▶ [Task objective]:
I would like each line of the data that holds the word "Gallen" copied out.

▶ [Records shown]:
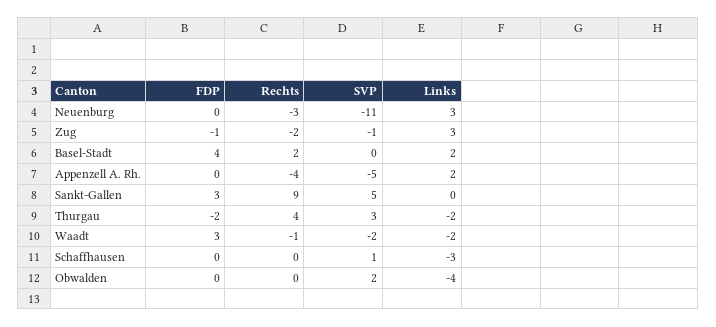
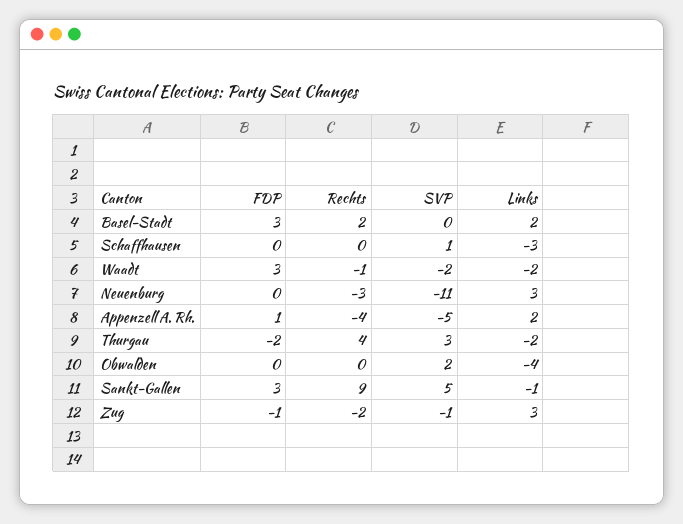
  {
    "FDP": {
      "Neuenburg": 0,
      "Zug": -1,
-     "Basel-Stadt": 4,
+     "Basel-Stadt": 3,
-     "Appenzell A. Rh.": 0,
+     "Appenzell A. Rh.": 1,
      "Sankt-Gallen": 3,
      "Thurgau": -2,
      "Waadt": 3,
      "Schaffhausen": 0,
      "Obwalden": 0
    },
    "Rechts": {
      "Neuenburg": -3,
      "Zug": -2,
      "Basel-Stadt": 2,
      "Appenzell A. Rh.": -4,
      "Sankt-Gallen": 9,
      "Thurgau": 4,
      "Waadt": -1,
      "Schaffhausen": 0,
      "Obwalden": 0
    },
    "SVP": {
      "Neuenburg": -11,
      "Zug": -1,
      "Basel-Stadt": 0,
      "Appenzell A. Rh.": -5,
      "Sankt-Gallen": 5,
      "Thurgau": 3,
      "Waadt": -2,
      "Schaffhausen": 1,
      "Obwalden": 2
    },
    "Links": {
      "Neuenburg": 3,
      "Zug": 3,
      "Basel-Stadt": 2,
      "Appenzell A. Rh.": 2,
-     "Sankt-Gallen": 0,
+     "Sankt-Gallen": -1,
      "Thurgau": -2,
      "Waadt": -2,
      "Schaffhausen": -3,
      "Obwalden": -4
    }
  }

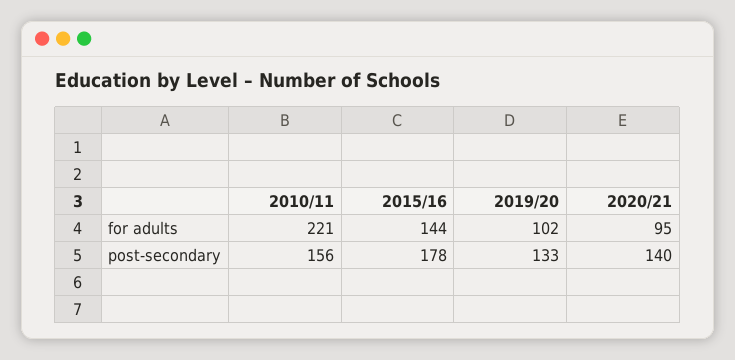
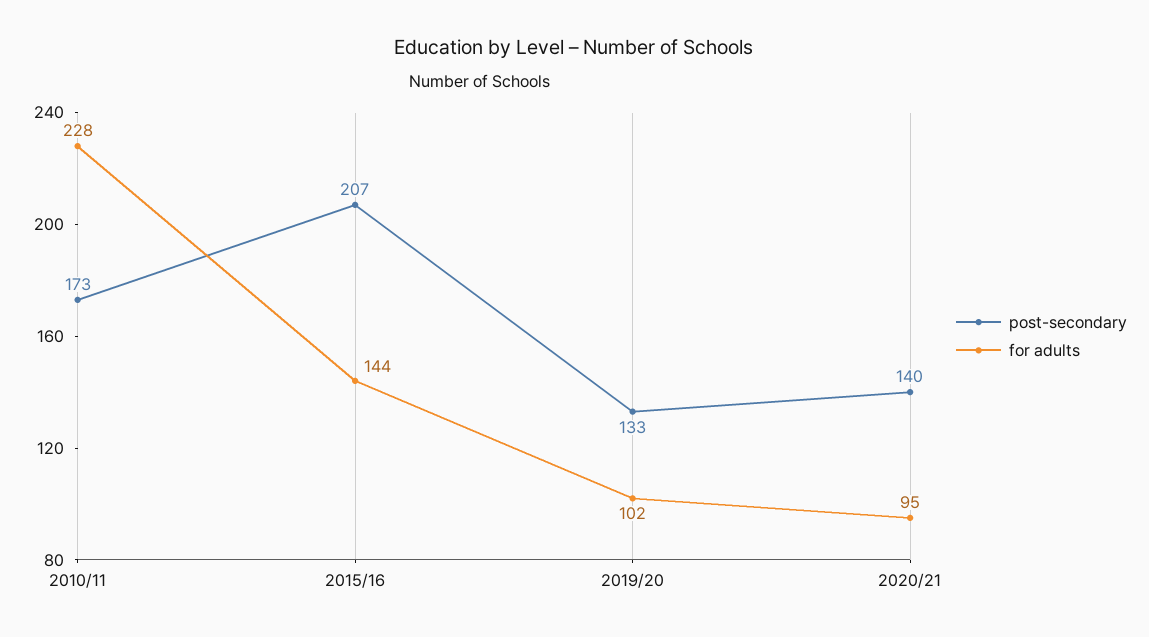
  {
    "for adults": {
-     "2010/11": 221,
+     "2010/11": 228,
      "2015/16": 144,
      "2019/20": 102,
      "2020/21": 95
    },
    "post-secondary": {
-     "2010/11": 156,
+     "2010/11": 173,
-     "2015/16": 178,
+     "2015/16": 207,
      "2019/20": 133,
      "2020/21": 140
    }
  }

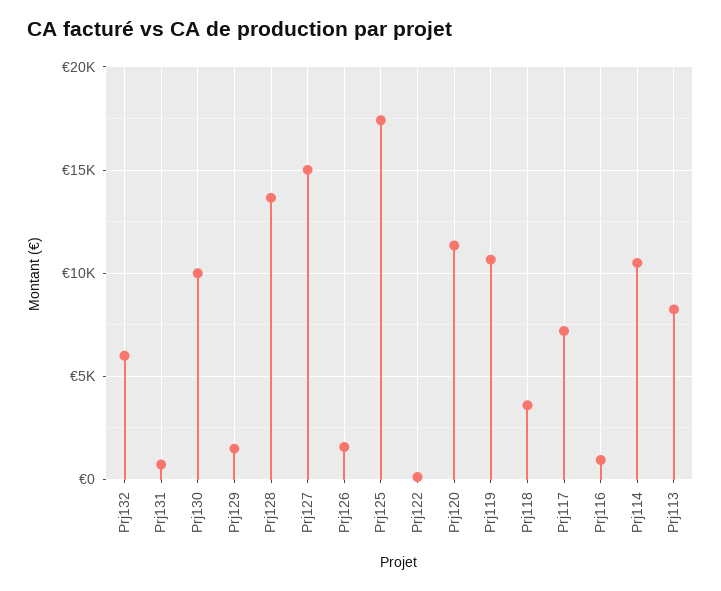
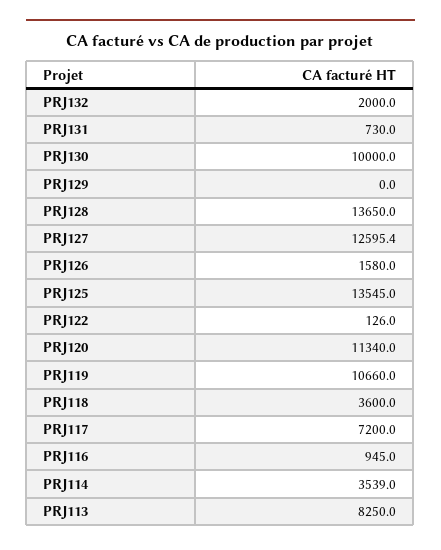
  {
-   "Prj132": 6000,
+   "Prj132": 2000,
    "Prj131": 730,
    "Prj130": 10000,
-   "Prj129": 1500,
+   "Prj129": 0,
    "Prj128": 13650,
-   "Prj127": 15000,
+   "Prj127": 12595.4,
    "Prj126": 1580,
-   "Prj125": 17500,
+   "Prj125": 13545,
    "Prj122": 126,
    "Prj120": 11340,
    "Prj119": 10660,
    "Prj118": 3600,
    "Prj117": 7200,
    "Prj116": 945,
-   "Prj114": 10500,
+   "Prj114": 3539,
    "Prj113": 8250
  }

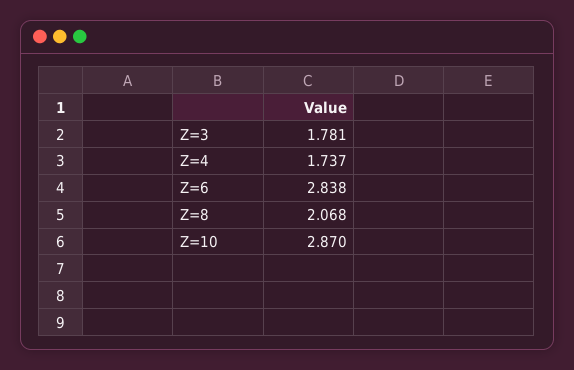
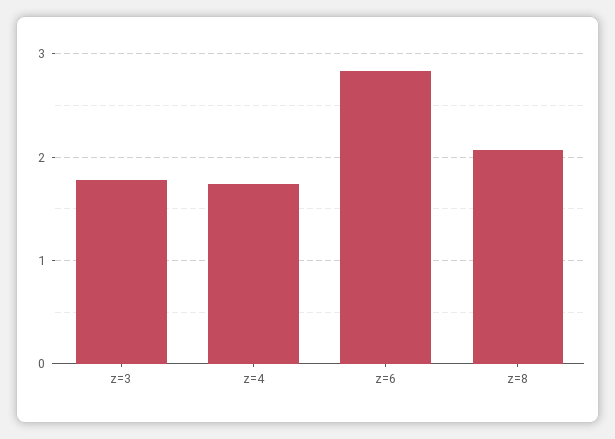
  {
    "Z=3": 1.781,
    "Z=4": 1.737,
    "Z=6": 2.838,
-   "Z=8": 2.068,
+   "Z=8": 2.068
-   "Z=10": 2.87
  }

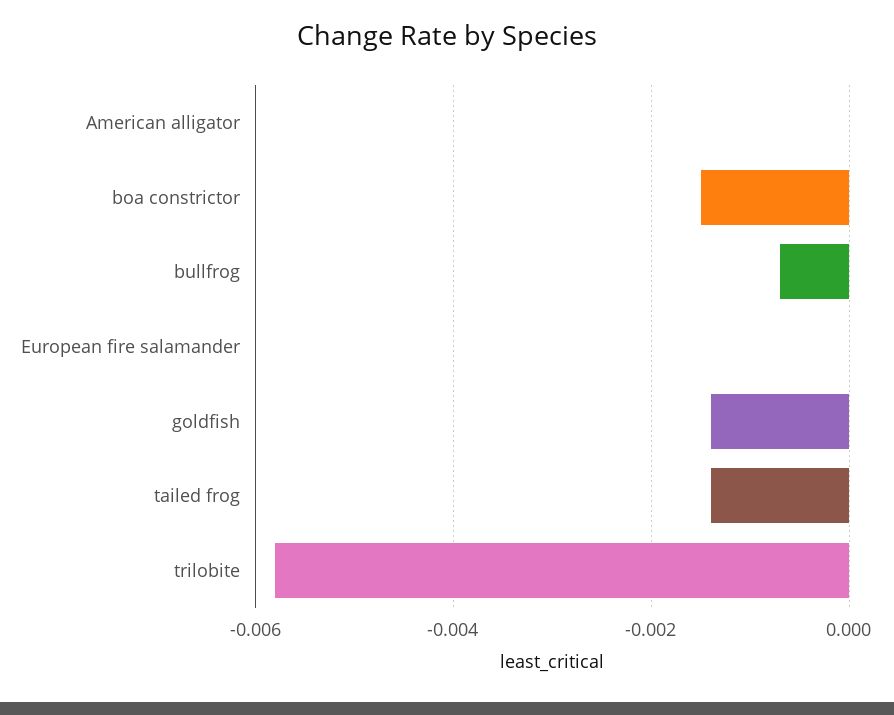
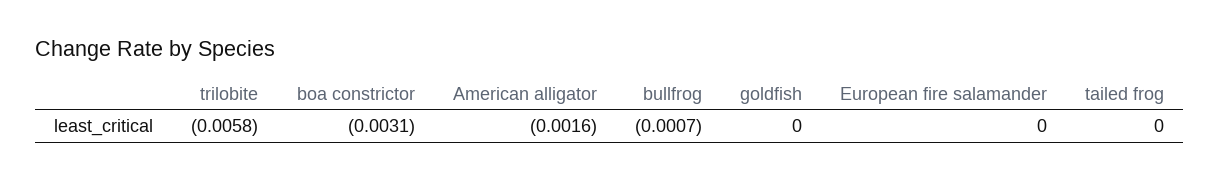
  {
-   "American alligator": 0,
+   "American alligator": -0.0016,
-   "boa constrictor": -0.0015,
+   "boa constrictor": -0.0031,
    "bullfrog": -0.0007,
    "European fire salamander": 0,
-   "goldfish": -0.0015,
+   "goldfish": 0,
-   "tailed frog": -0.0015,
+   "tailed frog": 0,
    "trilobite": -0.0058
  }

▶ [Result]:
      "Sankt-Gallen": 3,
      "Sankt-Gallen": 9,
      "Sankt-Gallen": 5,
-     "Sankt-Gallen": 0,
+     "Sankt-Gallen": -1,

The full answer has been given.